## [TASK INSTRUCTIONS]
Within the records, find every line that includes the word "organic" and copy it.

## [THE DATA]
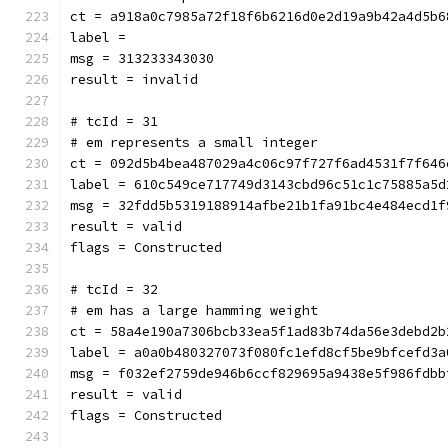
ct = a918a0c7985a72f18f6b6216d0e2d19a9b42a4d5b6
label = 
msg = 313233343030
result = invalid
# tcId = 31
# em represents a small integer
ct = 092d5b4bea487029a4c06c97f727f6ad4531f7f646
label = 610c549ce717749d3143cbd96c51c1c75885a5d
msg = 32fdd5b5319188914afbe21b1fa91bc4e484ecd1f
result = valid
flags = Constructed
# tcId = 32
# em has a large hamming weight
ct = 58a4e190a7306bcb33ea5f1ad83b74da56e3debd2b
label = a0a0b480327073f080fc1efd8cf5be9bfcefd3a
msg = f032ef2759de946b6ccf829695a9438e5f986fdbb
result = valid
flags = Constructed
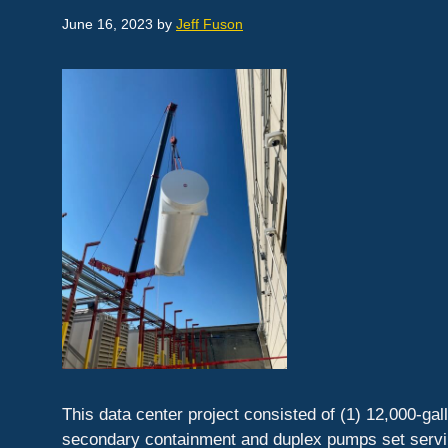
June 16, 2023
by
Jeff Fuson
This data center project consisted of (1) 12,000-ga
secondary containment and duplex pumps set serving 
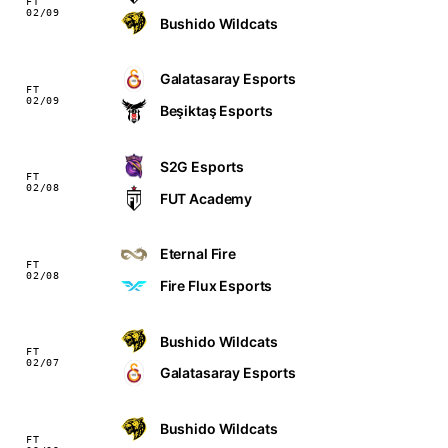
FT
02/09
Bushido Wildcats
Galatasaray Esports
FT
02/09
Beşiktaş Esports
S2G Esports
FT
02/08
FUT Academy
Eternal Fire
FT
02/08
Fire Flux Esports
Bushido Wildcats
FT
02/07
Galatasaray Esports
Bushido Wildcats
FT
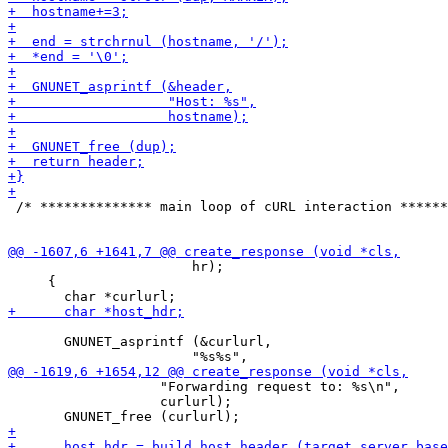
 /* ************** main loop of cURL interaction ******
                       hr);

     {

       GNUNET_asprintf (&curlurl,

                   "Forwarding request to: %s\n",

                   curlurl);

==

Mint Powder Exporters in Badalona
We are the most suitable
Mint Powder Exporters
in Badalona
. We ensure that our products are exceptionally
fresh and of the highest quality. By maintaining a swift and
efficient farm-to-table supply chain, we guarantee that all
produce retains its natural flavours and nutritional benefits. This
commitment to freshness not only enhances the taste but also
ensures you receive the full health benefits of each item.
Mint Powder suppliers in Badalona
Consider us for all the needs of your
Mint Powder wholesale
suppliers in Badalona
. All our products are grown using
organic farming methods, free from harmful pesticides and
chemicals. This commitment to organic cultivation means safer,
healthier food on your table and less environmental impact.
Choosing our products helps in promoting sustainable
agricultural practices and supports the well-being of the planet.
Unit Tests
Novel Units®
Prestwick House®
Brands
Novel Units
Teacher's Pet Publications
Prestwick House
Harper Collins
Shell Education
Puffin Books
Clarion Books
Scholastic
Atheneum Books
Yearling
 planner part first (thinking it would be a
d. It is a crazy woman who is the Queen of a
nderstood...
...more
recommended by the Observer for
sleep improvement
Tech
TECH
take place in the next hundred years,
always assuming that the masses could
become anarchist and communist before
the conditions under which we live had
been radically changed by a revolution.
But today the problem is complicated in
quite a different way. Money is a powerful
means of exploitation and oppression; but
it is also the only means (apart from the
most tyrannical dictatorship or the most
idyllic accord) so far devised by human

## [SOLUTION FOR THIS TASK]
organic farming methods, free from harmful pesticides and
chemicals. This commitment to organic cultivation means safer,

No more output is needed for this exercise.